In mid-2022, U.S. life and health insurers were struggling to keep employees.
Today, “the environment is quite a bit calmer,” Jeff Rieder, head of Aon’s Ward unit, said Wednesday, during a webinar held to present the results of a new quarterly U.S. insurance labor market survey. “We hope that continues.”
Although the insurance labor market is somewhat cooler, 89% of U.S. life and health insurers plan to increase or maintain staffing over the next 12 months, and 33% say they believe it’s even more difficult to hire now than it was a year ago, according to results of the survey.
What It Means
From the perspective of the staffing firms, the companies behind your clients’ life, health and annuity products look stable.
The Study
Ward, a Cincinnati-based business benchmarking firm, conducted the survey together with the Jacobson Group, a Chicago-based insurance industry executive search and staffing firm.
The companies do not disclose the participant count to the general public, but based on information Rieder and Greg Jacobson, the Jacobson Group’s CEO, gave during the webinar, the sample appears to have included about 75 insurers with a total of 193,000 employees. The life and health numbers may have come from nine companies with about 60,000 employees.

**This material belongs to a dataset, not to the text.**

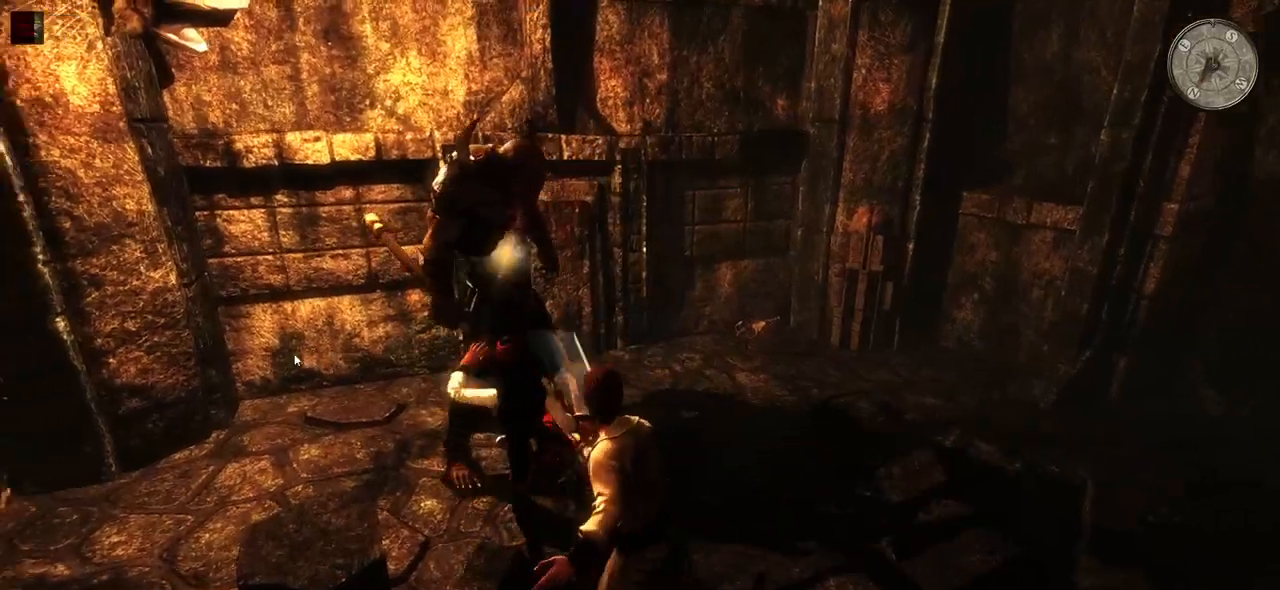
{"keys": [], "mouse": [], "events": [[60, "d", "down"], [200, "d", "up"], [240, "d", "down"], [400, "d", "up"]]}
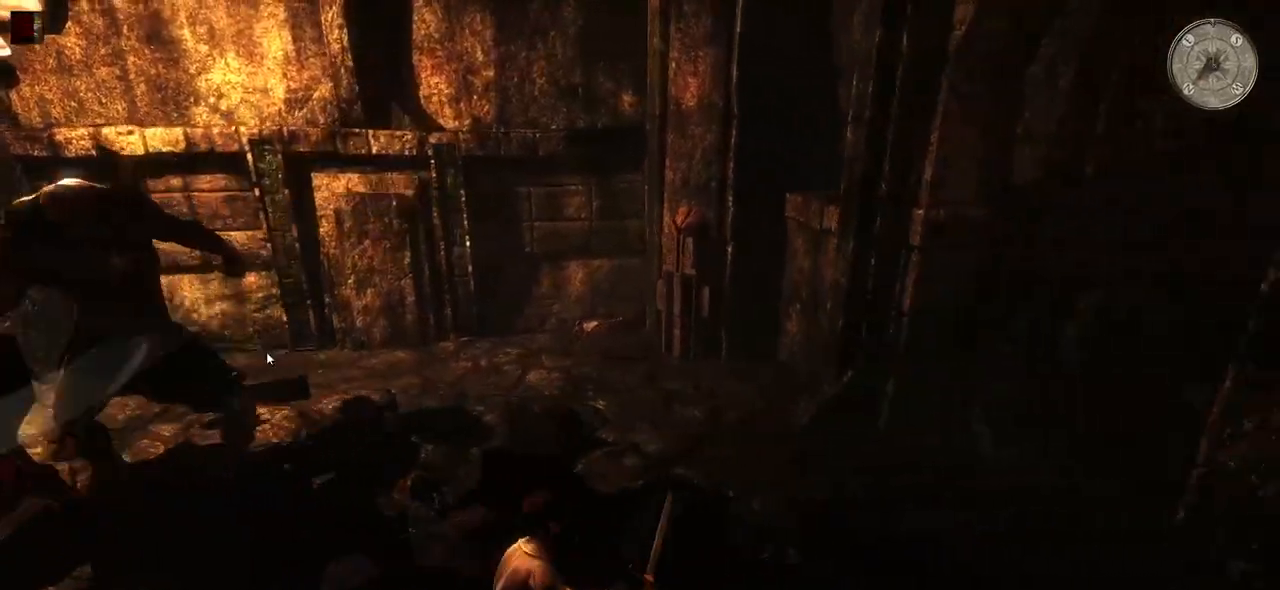
{"keys": ["w"], "mouse": [], "events": [[100, "w", "down"]]}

The industry survey began in 2009, as the insurance industry was in the midst of the 2007-2009 Great Recession.
The Results
Here are 12 takeaways about insurance industry staffing and employee compensation from the latest survey results.
1. Life and health insurer staffing was better than expected.
A year ago, 61% of the participating employers said they expected to increase staffing, 30% said they expected to keep staffing the same, and 9% said they expected to cut staffing.
In reality, 67% increased staffing, 33% held staffing the same and none decreased staffing.
2. The future looks good.
Today, 56% of the life and health insurers are predicting that they will increase staffing in the next 12 months, and 33% expect to hold staffing steady. About 11% anticipate a decrease.
If the insurers’ predictions come true, they will probably increase their total headcount by about 0.5%, according to the survey team.